From Rosie this morning:
ECRI WAS RIGHT ALL ALONG!
We rarely pay attention to blogs (John Mauldin, Barry Ritholtz and Tyler Durden aside) but yesterday yours truly was slammed by one Vincent Fernando (Here's Why It Was Ridiculous When David Rosenberg Used The ECRI To Predict A Double Dip — nice catchy title).
Well, if the truth be told, if things in the economy are so good and the ECRI was so wrong, why then did Bernanke hint about another major round of QE. No mention in this article, by the way, of how the Fed has now cut its forecast three times in the last four months. The fact that the 10-year Treasury note yield has plunged 150 basis points since April is actually telling you that there is an asset class out there that has responded forcefully to double-dip risks. And, let’s not forget that the Macroeconomic Adviser’s GDP figures show that the economy has contracted in three of the past four months.
It’s always encouraging to find yourself in the company of people you respect. To this end, have a look at the article on page C1 of the WSJ on Bridgewater’s Ray Dalio. To wit:
“One of the nation’s largest hedge funds is emerging as a big winner of 2010, earning its managers and clients billions in profits through a series of bearish bets on the U.S. economy.
Bridgewater Associates Inc. has scored a return of about 38% at its flagship fund, driven in part by a multifaceted wager that the U.S. economy would be in worse shape than many expected and the Federal Reserve would keep interest rates low....”
Then, we see this from Ken Goldstein, the Conference Board’s economist, on page 22 of the FT:
“More than a year after the recession officially ended, the economy is slow and has no forward momentum. The LEI suggests little change in economic conditions through the holidays or the early months of 2011.”
So you see, Vincent, it may not be a “double dip” per se, but stall-speed isn’t really altogether that far away from it either. And guess what? The ECRI actually did nail it!
And as for that other "Leading Index"...
LEADING INDICATORS: DEVIL IN THE DETAILS
On the surface, the Conference Board’s index of leading economic indicators (LEI) report seemed decent enough, registering a 0.3% monthly gain for September, exactly as expected. But the details of the report were to be desired and in fact, suggest sluggish economic growth ahead.
One of the 10 components of the composite index is the level of the Treasury yield curve. Given that short rates have been at virtually zero since the end of 2008, it is really no surprise that the yield curve has consistently made a positive contribution to the index since then. We think it’s much more meaningful in a zero-interest rate environment to look at the LEI excluding the yield curve, which was flat in September after three straight monthly declines.

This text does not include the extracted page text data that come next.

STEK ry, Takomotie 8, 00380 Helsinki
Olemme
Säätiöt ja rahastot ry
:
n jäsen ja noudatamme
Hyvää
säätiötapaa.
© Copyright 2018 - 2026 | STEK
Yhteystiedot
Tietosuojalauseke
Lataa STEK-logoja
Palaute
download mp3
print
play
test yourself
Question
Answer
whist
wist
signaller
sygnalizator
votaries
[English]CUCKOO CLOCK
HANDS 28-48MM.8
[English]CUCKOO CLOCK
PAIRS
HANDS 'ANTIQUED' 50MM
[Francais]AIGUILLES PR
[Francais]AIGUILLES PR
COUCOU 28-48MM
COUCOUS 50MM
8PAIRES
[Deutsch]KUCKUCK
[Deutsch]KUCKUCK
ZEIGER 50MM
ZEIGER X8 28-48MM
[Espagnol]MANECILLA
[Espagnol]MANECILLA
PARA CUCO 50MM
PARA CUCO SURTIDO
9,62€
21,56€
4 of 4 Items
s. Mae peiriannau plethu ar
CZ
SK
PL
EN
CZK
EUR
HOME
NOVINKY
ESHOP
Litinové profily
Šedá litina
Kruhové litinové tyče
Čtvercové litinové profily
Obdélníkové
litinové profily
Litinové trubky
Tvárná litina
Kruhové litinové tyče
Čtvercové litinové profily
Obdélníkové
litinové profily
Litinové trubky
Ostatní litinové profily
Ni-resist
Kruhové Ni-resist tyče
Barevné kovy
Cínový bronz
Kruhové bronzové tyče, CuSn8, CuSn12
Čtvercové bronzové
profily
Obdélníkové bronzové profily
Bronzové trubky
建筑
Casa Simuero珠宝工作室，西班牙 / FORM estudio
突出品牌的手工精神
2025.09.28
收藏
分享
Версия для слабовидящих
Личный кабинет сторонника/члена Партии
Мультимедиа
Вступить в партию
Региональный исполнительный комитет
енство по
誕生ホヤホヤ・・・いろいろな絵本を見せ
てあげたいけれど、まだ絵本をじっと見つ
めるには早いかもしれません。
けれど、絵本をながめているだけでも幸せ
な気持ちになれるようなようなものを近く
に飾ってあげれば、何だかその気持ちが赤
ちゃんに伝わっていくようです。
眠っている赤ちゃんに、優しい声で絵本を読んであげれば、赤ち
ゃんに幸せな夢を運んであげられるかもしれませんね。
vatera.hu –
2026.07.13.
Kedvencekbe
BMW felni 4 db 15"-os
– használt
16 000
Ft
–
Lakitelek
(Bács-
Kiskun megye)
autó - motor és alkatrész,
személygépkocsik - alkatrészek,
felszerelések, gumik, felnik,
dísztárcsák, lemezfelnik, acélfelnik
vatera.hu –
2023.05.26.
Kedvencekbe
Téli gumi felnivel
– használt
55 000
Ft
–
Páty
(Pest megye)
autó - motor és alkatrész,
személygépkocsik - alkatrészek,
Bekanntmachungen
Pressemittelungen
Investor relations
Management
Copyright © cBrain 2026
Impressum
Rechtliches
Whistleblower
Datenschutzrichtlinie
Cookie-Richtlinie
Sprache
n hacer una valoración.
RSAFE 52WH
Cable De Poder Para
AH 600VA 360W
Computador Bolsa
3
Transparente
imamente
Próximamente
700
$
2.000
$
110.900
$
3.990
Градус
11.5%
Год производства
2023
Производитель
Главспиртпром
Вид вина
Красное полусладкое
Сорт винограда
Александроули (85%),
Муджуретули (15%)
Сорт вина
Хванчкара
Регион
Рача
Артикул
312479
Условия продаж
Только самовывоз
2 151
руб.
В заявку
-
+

If we strip out the S&P 500 as well to get a sense of how the “real economy” is doing. On this measure, the LEI fell 0.1%, the fourth consecutive monthly decline. This is actually a rare event when the economy is not in recession: going back to the early 1960s, four consecutive monthly declines in the LEI excluding the yield curve and S&P 500 has happened only 4% of the time (or is a 1-in-25 event).
As aside, when we ran some quick correlations with the LEI, LEI excluding the yield curve, LEI excluding the stock market, and the LEI excluding the yield curve and stock market, the latter had the highest correlation with GDP growth. In other words, the “real economy” components of the LEI historical have the strongest link to GDP growth.
The coincident-to-lagging ratio (a leading indicator of the LEI) fell 0.4% MoM in September and is the weakest since January 2009. Moreover, the ratio is now down three months in a row and we have not seen this happen since we were in recession in 2008-2009.
All in, the details of the report suggest sluggish growth ahead for the U.S. economy. And don’t take our word for it: Conference Board economist Ken Goldstein said in yesterday’s press release that “More than a year after the recession officially ended, the economy is slow and has no forward momentum. The LEI suggests little change in economic conditions through the holidays or the early months of 2011”.
We will have some more to say about the BLS-type data mining (or lack thereof) in the LEI soon enough.